10 Commandments for More Effective Street Patrol:
After having discussions with hundreds of officers who have attended my training sessions and observing officers on patrol in dozens of cities across the country, I realized the standard operating procedure that helped me thrive and survive while patrolling the streets of New York City is no longer the rule. Sadly enough, it seems that many officers, not all, apparently disregard the simple basics of patrolling the streets. I call these basic rules The 10 Commandments for More Effective Street Patrol.
- Drive with the car windows open. Whatever the weather, street cops need to hear what’s going on outside their police cruiser. Breaking glass, gunshots, screaming, calls for help, screeching tires, or any street sound that could lead to an arrest, an opportunity to help a citizen, or to increase officer safety is a sound you need to hear.
- Keep the AM/FM radio off. There are enough distractions normally while you are patrolling the streets. Adding to the distractions by playing a loud AM/FM radio in the cruiser is unsafe and inefficient. While your windows are open, you’ll need to hear what’s going on around you. Music, talk radio, or local news can only be another unsafe distraction.
- Keep personal cell phone use at a minimum. Back in the day, we didn’t have them so we couldn’t get calls in our cruisers. Undoubtedly, we lacked the convenience afforded by today’s cellular phones. Undoubtedly, cell phones are a good thing but too much of a good thing can be a bad thing. Patrolling the streets with the cell phone to your ear detracts from concentration, observation ability, and, as studies show, the ability to handle a car safely.
- Drive Slow. Patrolling the streets means exactly that! In order to hear things and see things, patrol driving must be slow enough to make observations easier. A slower driving speed will greatly increase what you see and what you hear.
- Be Observant. Observant patrol means the careful scanning of your surroundings that utilize a cop’s six senses while you patrol your assigned area with the intent on interdicting crime, providing aid to citizens, or enhancing officer safety.
- Avoid Unauthorized use of the Mobile Computer. How can any officer perform efficient, observant, and safe patrol while composing emails, playing solitare, or looking at God knows what kind of Internet sites!!! Limit the use of the Mobile Computer or Laptop to running license plates and warrants and keep the rest for your home computer or when you are parked in a safe place on your lunch break.
- Systematically Unsystematic. This is the term we used back in the day to describe the way you patrolled your sector. It means, in simple terms, to make sure you mix up the streets you patrol. Bad guys are aware of cop’s routines. Patrolling the streets should be anything but routine. Don’t keep driving the same route. Mix it up. Double back. Go to the far end of the sector and you’ll surprise the bad guys while you being vigilant.

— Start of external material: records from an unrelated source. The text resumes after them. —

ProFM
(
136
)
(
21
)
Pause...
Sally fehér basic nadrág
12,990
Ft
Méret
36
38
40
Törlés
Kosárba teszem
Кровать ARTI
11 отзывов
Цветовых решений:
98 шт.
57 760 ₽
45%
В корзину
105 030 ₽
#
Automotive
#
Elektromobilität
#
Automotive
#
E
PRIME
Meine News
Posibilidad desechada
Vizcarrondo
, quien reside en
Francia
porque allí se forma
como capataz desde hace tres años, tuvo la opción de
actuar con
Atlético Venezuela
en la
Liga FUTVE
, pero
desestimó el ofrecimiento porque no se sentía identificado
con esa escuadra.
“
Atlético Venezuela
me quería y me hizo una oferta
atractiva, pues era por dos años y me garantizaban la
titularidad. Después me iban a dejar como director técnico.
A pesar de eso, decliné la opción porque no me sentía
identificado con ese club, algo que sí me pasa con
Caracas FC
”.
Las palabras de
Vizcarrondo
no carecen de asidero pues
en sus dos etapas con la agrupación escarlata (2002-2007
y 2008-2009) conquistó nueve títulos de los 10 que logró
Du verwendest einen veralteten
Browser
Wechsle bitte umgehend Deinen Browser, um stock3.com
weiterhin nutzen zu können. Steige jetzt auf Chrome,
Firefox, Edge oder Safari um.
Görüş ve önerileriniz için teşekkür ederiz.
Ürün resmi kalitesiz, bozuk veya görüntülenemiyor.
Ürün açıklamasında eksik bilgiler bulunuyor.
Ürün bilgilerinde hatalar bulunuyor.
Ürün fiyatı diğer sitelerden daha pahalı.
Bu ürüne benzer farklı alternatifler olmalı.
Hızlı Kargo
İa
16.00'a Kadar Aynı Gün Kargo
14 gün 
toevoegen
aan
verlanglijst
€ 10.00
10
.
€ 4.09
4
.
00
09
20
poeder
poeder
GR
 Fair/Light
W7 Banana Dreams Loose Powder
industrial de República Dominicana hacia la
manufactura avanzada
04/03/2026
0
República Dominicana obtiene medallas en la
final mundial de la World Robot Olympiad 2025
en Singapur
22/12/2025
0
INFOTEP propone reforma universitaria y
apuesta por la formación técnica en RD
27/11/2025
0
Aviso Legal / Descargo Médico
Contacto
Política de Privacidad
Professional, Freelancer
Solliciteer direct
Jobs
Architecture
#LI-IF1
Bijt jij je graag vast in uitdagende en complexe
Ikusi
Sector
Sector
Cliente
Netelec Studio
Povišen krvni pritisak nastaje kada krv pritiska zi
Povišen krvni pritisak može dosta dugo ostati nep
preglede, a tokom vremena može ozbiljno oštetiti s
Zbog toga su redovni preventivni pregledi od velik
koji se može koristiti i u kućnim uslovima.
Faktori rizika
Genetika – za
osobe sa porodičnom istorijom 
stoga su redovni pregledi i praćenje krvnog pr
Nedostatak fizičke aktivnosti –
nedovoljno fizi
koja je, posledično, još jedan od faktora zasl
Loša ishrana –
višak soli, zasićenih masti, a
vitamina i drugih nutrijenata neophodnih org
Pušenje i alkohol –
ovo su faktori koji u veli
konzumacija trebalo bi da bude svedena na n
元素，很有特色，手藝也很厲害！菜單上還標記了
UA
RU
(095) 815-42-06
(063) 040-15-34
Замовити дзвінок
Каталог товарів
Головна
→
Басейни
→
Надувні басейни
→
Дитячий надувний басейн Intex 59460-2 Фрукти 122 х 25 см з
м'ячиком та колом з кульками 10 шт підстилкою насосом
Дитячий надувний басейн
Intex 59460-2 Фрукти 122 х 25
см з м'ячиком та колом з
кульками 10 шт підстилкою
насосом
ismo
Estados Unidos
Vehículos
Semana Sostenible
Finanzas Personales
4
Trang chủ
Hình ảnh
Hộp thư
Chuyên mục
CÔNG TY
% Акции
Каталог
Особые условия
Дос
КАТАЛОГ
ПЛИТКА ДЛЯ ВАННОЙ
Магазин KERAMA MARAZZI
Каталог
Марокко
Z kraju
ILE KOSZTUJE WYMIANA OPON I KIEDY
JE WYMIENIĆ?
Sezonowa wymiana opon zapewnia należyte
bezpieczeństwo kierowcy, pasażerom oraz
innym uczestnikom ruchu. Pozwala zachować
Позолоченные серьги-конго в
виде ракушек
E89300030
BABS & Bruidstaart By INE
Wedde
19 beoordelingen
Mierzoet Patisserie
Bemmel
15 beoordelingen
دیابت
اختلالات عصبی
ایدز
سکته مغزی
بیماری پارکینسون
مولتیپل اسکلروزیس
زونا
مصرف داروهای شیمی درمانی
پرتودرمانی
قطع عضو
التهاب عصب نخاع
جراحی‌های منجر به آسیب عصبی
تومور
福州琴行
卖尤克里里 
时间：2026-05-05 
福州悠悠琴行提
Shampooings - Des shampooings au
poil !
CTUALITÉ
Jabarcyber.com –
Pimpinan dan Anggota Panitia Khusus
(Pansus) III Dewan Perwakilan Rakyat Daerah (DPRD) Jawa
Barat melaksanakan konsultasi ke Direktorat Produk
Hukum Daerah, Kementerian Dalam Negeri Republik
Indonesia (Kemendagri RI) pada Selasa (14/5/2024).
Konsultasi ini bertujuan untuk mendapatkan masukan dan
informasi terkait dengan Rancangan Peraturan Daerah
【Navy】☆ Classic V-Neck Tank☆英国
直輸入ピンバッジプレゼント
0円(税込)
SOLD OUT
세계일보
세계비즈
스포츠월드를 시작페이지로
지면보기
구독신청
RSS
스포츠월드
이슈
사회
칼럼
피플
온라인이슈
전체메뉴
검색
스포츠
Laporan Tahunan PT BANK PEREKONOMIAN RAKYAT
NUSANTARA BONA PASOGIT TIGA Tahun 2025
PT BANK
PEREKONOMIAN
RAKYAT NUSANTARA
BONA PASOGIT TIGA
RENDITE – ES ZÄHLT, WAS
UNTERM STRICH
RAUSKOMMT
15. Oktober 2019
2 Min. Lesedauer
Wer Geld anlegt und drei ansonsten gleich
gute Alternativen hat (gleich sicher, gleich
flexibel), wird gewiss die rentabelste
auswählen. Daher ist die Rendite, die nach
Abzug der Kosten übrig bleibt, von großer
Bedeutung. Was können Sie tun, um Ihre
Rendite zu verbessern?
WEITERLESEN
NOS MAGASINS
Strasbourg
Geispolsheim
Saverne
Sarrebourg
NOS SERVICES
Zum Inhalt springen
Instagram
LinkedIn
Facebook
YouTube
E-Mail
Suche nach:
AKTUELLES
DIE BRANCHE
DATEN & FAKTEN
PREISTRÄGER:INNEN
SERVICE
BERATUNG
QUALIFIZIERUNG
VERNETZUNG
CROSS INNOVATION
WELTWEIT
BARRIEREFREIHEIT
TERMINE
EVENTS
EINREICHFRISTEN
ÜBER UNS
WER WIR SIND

- Carry a Street Cop Toolkit. On patrol, you can encounter anything. Unlike working in an investigative or tactical unit, whatever you have in your car is all you’ll be able to access if the dung hits the fan. My ‘street bag’, as I called it, contained flashlight, extra batteries, extra magazines, extra rounds, rubber gloves, leather gloves, a plain black windbreaker, screwdriver, hammer, visegrips, binoculars, notepad, extra pens, extra tickets, knife, and anything else I could carry outside the normal reports, flares, crime scene tape and other tools kept in the trunk of the cruiser. Oh, and my back-up gun was always on my person!!!!
- Be a Hunter. In the old days, the second we stepped out of the precinct, we were hunting for bad guys. Whether we were taking a past burglary complaint or driving from job to job, we were always hunting (observing) for a collar! Hunting bad guys, all day, every tour, is what makes the job fun and interesting. Hunting can definitely result in numerous top-quality, self-initiated, arrests for guns, drugs, robberies, and burglaries.
- Have a Plan. Patrol can throw any officer at any time a curve ball. Visualizing a plan in your mind and planning what to do with your fellow officers in case of a variety of situations (armed gunmen, in progress crimes, officer down, etc…) can save your life as well as make you a more efficient street cop.